The project aims to identify and agree on ways to develop research capacity by advancing infrastructure and resource development and avoid duplication within Europe. Results of these interactions will include reviews and SOP’s to inform ageing researchers across Europe on the best approach to cover topics divided into working groups that cover;
- Identification of standardised assessment methods for frailty and healthspan in different organ systems in mice
- Selection of mouse models of age-related disorders for preclinical testing
- Identification of future preclinical interventions for age-related disorders and review of the infrastructure required for efficient and cost-effective testing in animal models
- The availability and development of imaging and future technologies
The MouseAGE network includes experts from all over Europe, including academics, industrial partners and policy makers who met for the first time at the kickstarter meeting in Braga, Portugal in April, 2015.
The meeting involved a series of introductory talks to set the scene; with plenty of time allocated for round table discussions to assess the current standing in each area and brainstorm plans for the future.

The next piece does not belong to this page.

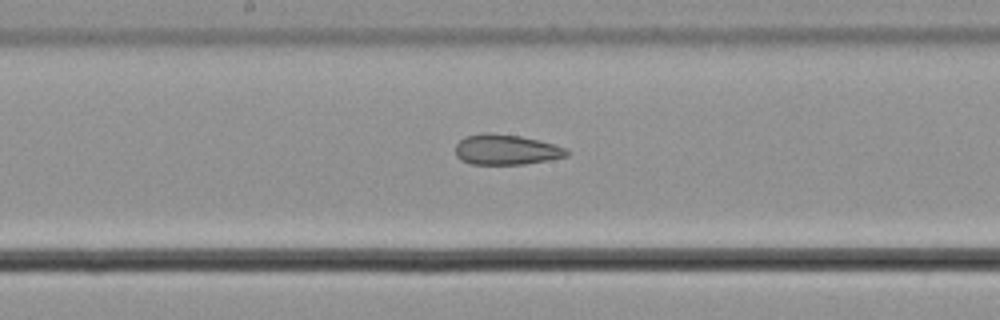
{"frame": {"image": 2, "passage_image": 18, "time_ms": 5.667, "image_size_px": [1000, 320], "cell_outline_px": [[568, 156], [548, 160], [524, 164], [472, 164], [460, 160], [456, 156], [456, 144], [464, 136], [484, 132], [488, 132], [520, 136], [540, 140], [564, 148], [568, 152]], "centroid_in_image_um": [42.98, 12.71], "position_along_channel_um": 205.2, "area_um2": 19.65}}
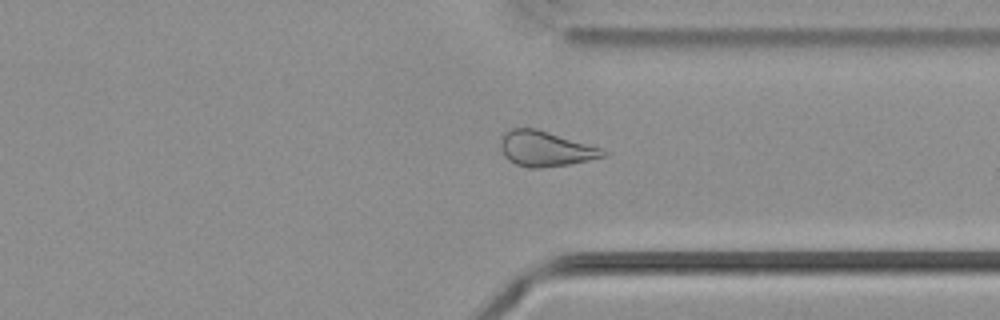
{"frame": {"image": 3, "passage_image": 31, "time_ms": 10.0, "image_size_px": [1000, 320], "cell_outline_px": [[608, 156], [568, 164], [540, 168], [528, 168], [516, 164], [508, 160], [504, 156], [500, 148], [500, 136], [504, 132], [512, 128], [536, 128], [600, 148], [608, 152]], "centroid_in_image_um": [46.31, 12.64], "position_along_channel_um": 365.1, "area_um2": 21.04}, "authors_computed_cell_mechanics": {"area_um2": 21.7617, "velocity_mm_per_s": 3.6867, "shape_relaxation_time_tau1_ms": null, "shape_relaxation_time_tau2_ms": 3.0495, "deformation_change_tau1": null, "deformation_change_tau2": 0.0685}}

Anne-Ulrike Trendelenberg from Novartis led discussions exploring issues surrounding assessment and measures of endpoints. Participants acknowledged that lifespan fails to capture important measures of quality of life which are better described by healthspan and frailty. However we are far from having accurate biomarkers, partly because research is fragmented by tissues and mechanisms and lacks standardisation. Specialists in organ systems described the assessment methods used in their field, including biochemical, genetic and phenotypic indicators of system functioning. These suggestions were documented and will, along with reviews of the literature, be used to compile an agreed suite of tests that have been refined and optimised to provide a robust measure of healthspan and frailty. Findings will be published in reviews and SOPs and disseminated to standardise methodologies across European investigators.
Working group 2 was charged with investigating models of ageing; specifically what is available, what are their limitations and what might be needed for future work. Paul Potter from MRC Harwell invited participants to describe the models they use in their research and the limitations they face. A wide range of models were described; including genetically modified, aged wild type mice and many types of stress induced models. Groups also discussed factors known to effect experimental results such as husbandry conditions and experimental timings. Beyond the meeting, this group will further the review of models currently available and the effect of husbandry conditions, making the results available in publications. In order to develop any missing models, funding applications will be made to fund their development.

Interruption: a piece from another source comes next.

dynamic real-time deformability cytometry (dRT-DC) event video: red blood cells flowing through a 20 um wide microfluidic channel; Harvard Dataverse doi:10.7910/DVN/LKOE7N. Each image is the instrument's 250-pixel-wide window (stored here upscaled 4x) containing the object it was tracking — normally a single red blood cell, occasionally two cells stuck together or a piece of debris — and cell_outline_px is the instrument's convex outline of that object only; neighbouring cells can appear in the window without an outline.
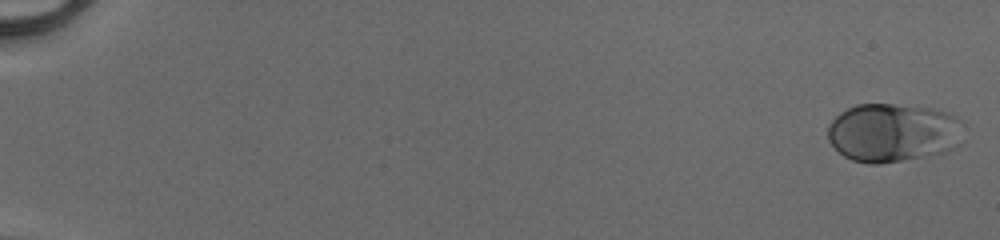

Working group 3 investigated the range and types of interventions currently available such as lifestyle and pharmaceutical interventions and discussed where efforts should be mostly concentrated. They explored what criteria should be used to identify the suitability of new interventions for testing. This included debate on whether preventive interventions targeting common mechanisms of ageing were preferable to those targeting early signs of individual diseases and how easy was it to test preventive interventions in clinical trials. The outcome of the discussions will be made available through publications. Moving forward this group will also review an assessment of the skills and infrastructure available in Europe to test interventions and what can be done to develop this further.